Assurance en altitude : Comment protéger efficacement son patrimoine alpin en 2026 ?

Vivre ou investir dans les Alpes impose des défis que les contrats d'assurance standards peinent parfois à couvrir intégralement. Entre l'augmentation des risques climatiques (avalanches, glissements de terrain) et les nouvelles régulations sur la responsabilité civile en station, le paysage de la couverture de risques a profondément évolué cette année. En 2026, la protection de votre chalet ou de votre activité professionnelle ne se limite plus à une simple garantie incendie ; elle exige une analyse fine des clauses spécifiques au relief et aux activités de montagne.
Les nouvelles garanties face aux risques naturels
Le dérèglement climatique a entraîné une révision des cartes d'aléas dans de nombreuses communes de Savoie et de Haute-Savoie. Pour les propriétaires, il est désormais impératif de vérifier l'extension "Catastrophes Naturelles" de leur contrat, mais aussi la garantie "Poids de la neige" sur les toitures, souvent limitée par des plafonds d'indemnisation obsolètes.
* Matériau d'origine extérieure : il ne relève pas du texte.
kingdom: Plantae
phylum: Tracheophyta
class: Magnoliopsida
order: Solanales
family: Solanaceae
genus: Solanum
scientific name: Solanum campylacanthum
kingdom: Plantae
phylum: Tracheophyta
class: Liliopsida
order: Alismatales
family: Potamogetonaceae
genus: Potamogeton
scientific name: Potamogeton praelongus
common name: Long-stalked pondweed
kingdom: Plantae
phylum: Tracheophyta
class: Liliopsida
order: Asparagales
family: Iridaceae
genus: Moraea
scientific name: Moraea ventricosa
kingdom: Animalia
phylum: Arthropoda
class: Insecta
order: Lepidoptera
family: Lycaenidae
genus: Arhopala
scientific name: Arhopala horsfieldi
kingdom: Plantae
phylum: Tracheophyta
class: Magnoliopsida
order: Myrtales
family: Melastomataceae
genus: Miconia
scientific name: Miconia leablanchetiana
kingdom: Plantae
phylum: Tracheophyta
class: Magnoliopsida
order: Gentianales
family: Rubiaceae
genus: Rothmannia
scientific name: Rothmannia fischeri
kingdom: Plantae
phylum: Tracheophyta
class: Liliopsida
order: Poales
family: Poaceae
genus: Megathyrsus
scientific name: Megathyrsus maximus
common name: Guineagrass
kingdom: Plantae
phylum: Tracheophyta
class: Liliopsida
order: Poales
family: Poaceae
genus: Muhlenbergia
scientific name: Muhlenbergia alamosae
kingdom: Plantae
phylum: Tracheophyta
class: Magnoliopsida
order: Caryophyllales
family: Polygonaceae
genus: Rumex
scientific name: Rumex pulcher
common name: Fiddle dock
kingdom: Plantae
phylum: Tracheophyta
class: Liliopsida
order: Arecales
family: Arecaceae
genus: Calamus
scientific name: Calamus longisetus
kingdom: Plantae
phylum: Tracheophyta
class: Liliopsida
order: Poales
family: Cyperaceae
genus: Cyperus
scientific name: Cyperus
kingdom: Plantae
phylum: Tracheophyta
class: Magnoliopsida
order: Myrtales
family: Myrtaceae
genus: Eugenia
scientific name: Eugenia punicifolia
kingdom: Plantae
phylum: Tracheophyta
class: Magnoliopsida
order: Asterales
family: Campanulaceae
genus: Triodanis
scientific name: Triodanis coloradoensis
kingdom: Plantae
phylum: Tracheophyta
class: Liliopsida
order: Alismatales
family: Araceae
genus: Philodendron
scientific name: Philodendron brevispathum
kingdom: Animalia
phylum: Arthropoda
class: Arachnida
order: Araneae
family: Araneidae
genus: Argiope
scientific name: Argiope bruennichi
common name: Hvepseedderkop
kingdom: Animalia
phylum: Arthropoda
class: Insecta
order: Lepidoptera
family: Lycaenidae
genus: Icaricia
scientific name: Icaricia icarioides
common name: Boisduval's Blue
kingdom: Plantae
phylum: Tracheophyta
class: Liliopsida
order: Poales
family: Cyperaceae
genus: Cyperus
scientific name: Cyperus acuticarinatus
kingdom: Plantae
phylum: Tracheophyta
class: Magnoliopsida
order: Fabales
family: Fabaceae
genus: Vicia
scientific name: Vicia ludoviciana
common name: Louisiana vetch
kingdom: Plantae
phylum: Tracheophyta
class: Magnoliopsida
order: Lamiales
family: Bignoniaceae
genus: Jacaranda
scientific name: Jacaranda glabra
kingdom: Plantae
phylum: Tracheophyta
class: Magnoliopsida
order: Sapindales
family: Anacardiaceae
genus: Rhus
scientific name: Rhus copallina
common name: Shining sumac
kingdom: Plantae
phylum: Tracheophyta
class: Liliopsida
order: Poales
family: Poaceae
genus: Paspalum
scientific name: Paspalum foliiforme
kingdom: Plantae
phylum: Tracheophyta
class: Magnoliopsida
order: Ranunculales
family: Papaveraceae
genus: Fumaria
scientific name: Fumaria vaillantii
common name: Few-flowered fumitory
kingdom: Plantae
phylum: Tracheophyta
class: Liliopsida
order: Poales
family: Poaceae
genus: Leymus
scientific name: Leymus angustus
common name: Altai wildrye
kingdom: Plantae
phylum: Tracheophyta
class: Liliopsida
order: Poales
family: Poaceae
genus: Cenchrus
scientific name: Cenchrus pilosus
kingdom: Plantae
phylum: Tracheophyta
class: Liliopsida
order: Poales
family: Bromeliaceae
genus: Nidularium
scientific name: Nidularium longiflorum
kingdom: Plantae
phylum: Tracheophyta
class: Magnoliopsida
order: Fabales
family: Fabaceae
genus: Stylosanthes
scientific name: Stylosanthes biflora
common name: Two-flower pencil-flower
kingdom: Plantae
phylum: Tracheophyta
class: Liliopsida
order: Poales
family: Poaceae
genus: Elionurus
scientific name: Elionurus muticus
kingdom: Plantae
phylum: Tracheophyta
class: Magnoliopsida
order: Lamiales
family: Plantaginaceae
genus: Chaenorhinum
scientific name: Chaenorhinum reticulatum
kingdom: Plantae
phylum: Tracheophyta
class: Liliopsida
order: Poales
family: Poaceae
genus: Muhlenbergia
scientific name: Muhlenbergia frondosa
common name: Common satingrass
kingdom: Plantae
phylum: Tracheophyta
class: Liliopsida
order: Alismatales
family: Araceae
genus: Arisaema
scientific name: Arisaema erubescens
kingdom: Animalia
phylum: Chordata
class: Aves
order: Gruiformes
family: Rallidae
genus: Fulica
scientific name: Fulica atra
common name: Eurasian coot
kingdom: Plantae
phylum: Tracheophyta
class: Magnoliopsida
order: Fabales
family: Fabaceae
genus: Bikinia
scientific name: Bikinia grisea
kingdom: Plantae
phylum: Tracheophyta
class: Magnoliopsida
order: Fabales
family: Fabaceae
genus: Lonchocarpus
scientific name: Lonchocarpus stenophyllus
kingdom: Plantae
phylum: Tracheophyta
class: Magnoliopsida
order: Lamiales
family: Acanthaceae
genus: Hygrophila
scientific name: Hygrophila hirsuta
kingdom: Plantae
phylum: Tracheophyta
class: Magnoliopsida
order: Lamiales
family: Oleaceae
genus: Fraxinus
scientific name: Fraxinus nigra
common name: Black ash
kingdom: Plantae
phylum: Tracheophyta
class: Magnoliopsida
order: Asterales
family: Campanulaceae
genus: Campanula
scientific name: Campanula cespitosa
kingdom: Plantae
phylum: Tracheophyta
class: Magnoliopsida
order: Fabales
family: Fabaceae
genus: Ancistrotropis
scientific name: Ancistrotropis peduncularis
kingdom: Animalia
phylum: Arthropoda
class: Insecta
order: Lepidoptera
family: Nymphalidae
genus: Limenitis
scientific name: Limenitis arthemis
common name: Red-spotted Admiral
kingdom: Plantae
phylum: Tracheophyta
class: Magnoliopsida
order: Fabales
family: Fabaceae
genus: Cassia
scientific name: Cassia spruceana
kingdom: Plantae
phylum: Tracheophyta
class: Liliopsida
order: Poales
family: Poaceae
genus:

Une assurance performante doit aujourd'hui inclure des frais de déblaiement étendus et une prise en charge des dommages causés par le gel des canalisations, un sinistre fréquent mais lourdement pénalisant en cas de résidence secondaire inoccupée.
Responsabilité Civile et activités de loisirs : Le point de vigilance
Avec l'affluence record dans les stations alpines en 2026, la responsabilité civile est devenue un enjeu majeur. Que vous soyez un particulier pratiquant le hors-piste ou un loueur de matériel, les contrats doivent être scrutés pour s'assurer que les dommages causés à des tiers ou les frais de secours en montagne (dont le coût a bondi cette année) sont intégralement couverts. Pour comparer les meilleures offres du marché et obtenir un accompagnement sur mesure adapté à ces besoins spécifiques, il est recommandé de s'adresser à un courtier spécialisé tel que Assurika, afin de sécuriser vos biens avec une expertise dédiée aux nouveaux risques.
L'assurance des meublés de tourisme : Une obligation renforcée
En 2026, la législation sur la location de courte durée s'est durcie. Les propriétaires qui louent leur bien via des plateformes doivent désormais justifier d'une assurance "pour le compte de qui il appartiendra" ou d'une multirisque habitation incluant spécifiquement la clause de villégiature. Cette protection est vitale pour couvrir les dégradations accidentelles mais aussi la perte de revenus locatifs suite à un sinistre majeur rendant le bien indisponible pour la saison haute.